Du côté de Pascal Delwit les scénarios dépendront avant tout du résultat des scrutins : « Les choses seront totalement différentes si, au soir du 9 juin, la N-VA se place comme le premier parti de Flandre ou non. L’écart entre le premier et le deuxième joue aussi. Si le VB gagne 5 points devant la N-VA, j’anticipe une espèce de choc. Cela affaiblirait Bart De Wever et affecterait sa capacité à mener les négociations pour la majorité régionale ou sa campagne communale ».

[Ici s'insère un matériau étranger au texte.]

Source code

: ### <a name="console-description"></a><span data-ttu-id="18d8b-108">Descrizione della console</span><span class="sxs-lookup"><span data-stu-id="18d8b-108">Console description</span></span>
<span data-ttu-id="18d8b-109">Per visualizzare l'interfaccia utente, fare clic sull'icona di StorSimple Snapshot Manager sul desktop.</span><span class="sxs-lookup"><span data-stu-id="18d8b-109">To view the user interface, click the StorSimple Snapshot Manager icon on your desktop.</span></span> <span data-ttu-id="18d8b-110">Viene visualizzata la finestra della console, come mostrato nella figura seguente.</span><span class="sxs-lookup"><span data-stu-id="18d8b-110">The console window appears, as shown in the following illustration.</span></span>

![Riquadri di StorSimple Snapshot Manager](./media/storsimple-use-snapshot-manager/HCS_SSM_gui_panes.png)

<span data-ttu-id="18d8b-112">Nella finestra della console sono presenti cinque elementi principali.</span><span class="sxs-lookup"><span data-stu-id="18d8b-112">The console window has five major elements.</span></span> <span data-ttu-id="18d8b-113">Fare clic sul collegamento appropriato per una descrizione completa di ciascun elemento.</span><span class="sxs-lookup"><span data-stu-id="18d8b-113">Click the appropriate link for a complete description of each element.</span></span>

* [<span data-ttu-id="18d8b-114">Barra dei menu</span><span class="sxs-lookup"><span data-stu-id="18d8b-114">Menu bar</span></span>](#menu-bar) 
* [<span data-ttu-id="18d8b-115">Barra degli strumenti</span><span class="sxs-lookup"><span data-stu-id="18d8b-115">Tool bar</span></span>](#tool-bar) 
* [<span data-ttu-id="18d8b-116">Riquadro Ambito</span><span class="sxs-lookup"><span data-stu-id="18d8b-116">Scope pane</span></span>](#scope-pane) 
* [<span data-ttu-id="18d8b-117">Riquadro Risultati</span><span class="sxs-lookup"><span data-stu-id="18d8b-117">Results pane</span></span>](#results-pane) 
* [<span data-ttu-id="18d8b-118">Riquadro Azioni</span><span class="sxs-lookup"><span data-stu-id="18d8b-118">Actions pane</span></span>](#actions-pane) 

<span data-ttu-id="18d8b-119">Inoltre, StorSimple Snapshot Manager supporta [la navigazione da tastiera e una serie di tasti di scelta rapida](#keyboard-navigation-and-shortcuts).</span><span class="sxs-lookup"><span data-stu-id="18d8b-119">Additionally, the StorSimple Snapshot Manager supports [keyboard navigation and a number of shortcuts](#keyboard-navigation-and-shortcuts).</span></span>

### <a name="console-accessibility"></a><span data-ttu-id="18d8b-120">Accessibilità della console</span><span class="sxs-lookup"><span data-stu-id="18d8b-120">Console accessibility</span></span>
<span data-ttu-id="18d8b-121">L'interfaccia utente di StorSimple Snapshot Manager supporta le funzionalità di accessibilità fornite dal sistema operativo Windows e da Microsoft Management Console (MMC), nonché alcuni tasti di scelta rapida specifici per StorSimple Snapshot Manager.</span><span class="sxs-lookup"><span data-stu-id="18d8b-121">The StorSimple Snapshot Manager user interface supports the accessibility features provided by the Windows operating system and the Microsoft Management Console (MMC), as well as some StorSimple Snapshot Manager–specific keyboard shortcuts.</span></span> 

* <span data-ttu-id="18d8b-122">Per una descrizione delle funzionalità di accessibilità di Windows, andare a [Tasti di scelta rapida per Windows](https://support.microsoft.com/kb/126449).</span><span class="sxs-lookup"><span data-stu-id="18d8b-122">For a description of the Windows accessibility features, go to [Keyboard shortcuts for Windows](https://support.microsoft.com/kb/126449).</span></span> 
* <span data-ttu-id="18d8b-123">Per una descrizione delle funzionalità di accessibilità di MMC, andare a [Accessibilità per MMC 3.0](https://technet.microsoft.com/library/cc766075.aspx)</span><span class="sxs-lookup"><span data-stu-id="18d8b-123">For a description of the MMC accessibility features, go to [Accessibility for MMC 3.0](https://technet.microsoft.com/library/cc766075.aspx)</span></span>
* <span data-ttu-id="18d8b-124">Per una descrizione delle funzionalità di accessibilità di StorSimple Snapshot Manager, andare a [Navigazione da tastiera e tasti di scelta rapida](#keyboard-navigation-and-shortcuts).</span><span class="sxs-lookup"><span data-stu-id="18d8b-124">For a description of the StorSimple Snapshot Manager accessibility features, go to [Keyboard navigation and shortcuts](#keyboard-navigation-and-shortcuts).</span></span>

Le fait de voter la même année pour les communales cohabite avec une autre difficulté: la concomitance des scrutins régionaux et fédéraux. C’était déjà le cas en 2019… avec tous les problèmes qui s’en suivirent. « On avait alors observé des difficultés à construire les majorités régionales, en particulier du côté flamand, rappelle Pascal Delwit. Ces problèmes étaient liés à la volonté d’articuler la construction d’une majorité régionale et fédérale ». L’idée, portée à l’époque par le CD&V, était de créer des coalitions miroirs entre les entités fédérées et le fédéral. Problème : flamands et francophones peinaient à s’entendre. Aujourd’hui, la situation ne semble guère plus propice à créer des accords symétriques tant les divergences Nord-Sud s’accroissent. En cas de blocage des négociations dans les entités fédérées, la formation du gouvernement fédéral s’en trouvera donc ralentie.
Coupler les élections, au fond : une fausse bonne idée ? « On vote moins souvent, c’est vrai. Mais est-ce que ça a rendu la vie politique vraiment plus stable ? Pas sûr, s’interroge Jean Faniel. À la réflexion, on se trouve plutôt dans une situation qui s’est complexifiée que simplifiée ».